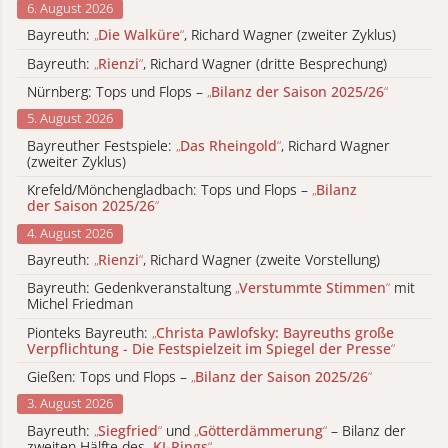
6. August 2026
Bayreuth:
„
Die Walküre
“
, Richard Wagner (zweiter Zyklus)
Bayreuth:
„
Rienzi
“
, Richard Wagner (dritte Besprechung)
Nürnberg: Tops und Flops –
„
Bilanz der Saison 2025/26
“
5. August 2026
Bayreuther Festspiele:
„
Das Rheingold
“
, Richard Wagner
(zweiter Zyklus)
Krefeld/Mönchengladbach: Tops und Flops –
„
Bilanz
der Saison 2025/26
“
4. August 2026
Bayreuth:
„
Rienzi
“
, Richard Wagner (zweite Vorstellung)
Bayreuth: Gedenkveranstaltung
„
Verstummte Stimmen
“
mit
Michel Friedman
Pionteks Bayreuth:
„
Christa Pawlofsky: Bayreuths große
Verpflichtung - Die Festspielzeit im Spiegel der Presse
“
Gießen: Tops und Flops –
„
Bilanz der Saison 2025/26
“
3. August 2026
Bayreuth:
„
Siegfried
“
und
„
Götterdämmerung
“
– Bilanz der
zweiten Hälfte des
„
KI-Rings
“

———

To-do item. Reproduce the text of the entry above line for line, keeping every character as it appears, and leave out the picture.

Output for this task.
6. August 2026
Bayreuth:
„
Die Walküre
“
, Richard Wagner (zweiter Zyklus)
Bayreuth:
„
Rienzi
“
, Richard Wagner (dritte Besprechung)
Nürnberg: Tops und Flops –
„
Bilanz der Saison 2025/26
“
5. August 2026
Bayreuther Festspiele:
„
Das Rheingold
“
, Richard Wagner
(zweiter Zyklus)
Krefeld/Mönchengladbach: Tops und Flops –
„
Bilanz
der Saison 2025/26
“
4. August 2026
Bayreuth:
„
Rienzi
“
, Richard Wagner (zweite Vorstellung)
Bayreuth: Gedenkveranstaltung
„
Verstummte Stimmen
“
mit
Michel Friedman
Pionteks Bayreuth:
„
Christa Pawlofsky: Bayreuths große
Verpflichtung - Die Festspielzeit im Spiegel der Presse
“
Gießen: Tops und Flops –
„
Bilanz der Saison 2025/26
“
3. August 2026
Bayreuth:
„
Siegfried
“
und
„
Götterdämmerung
“
– Bilanz der
zweiten Hälfte des
„
KI-Rings
“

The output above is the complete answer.